En 2016, je vous parlais de l’initiative de cliniques médicales de la région d’Edmonton qui avaient inclus dans leur logiciel de prescription électronique, des alertes relatives aux critères de Beers pour les patients âgés. Je mentionnais que je trouvais que les alertes étaient bien faites et qu’elles incluaient des recommandations de conduite clinique, ce qui fait généralement défaut.
Le même groupe nous revient avec une nouvelle étude observationnelle rétrospective sur ces alertes, publiée en mai de cette année et disponible gratuitement en texte complet sur PubMed Central. L’objectif de l’étude était de déterminer la fréquence d’interaction des cliniciens avec les alertes liées aux critères de Beers, ainsi que de déterminer la fréquence de déprescription de médicaments potentiellement inappropriés associée à ces alertes.
L’étude a eu lieu dans deux cliniques médicales situées en Alberta, la première spécialisée en gériatrie et la seconde offrant des soins de première ligne. 18 médecins ont participé à l’étude. Toutes les alertes générées durant les visites de patients de 65 ans ou plus dans ces deux cliniques, et par l’un des médecins participant à l’étude, entre le 1er juillet 2015 et le 31 décembre 2017, ont été incluses.
Les mesures de performance des alertes étaient calculées comme le nombre d’interactions de cliniciens avec l’alerte (le nombre de cas où l’alerte n’est pas ignorée) par rapport au nombre d’affichages de l’alerte, et l’inverse de cette mesure était aussi rapportée comme le « number needed to remind » (NNR), soit le nombre d’affichages de l’alerte avant qu’une réponse d’un clinicien n’ait lieu. Cette mesure été décrite en 2014. De la même manière, les auteurs rapportes la performance de l’alerte par rapport au nombre de cessations du médicament en cause et son inverse, le « number needed to deprescribe » (NND).
3221 patients âgés en moyenne de 78 ans ont eu 20 947 visites incluses dans l’étude. 8222 alertes ont été générées. dans 7429 visites. La performance de l’alerte était de 17,3% pour l’interaction d’un clinicien, soit un NNR de 5,8. Cependant, cette mesure était de 7,4 dans la clinique de première ligne et 2,7 dans la clinique de gériatrie, indiquant une plus grande efficacité de l’alerte en gériatrie, une différence statistiquement significative. Les auteurs spéculent sur les raisons de cette différence dans la discussion. La performance pour la déprescription était de 1,2% avec un NND de 82, sans différence statistiquement significative entre les deux cliniques.

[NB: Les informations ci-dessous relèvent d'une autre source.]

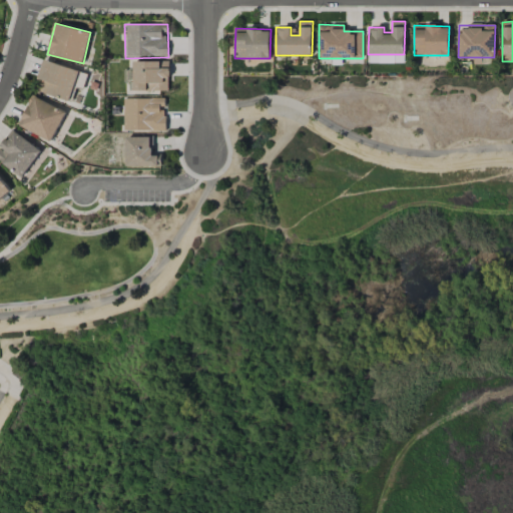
[(404,62),(403,54),(367,56),(368,64),(404,62)]
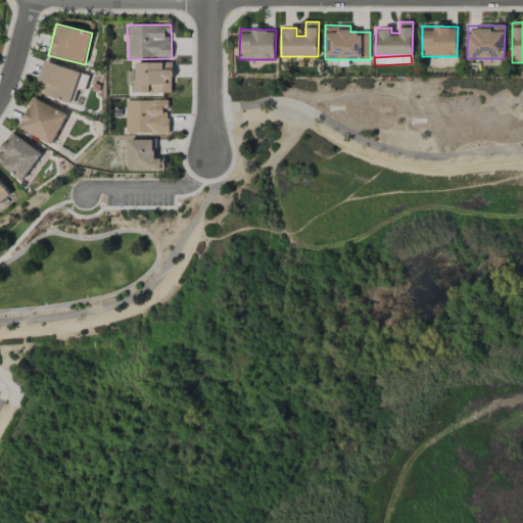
[(79,89),(84,91),(89,76),(45,60),(39,80),(46,82),(42,93),(73,104),(79,89)]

Selon moi, la contribution principale de cet article est de démontrer que même si des alertes sont bien conçues, et incluent des recommandations de conduite clinique, cela ne signifie pas qu’elles auront un grand impact clinique. De plus, il est bien connu que l’efficacité d’une alerte ne peut pas être évaluée seule, il faut prendre en compte l’ensemble des alertes affichées au clinicien dans le contexte de surabondance d’alertes menant à une désensibilisation (alert fatigue) même aux alertes importantes. Pour cette raison, je crois que cet article renforce la nécessité d’un monitorage actif des alertes générées par un système d’aide à la décision par une équipe de cliniciens, comme je le mentionnais en mai 2017. Il ne faut pas non plus négliger les principes de conception d’alertes pour en maximiser l’efficacité.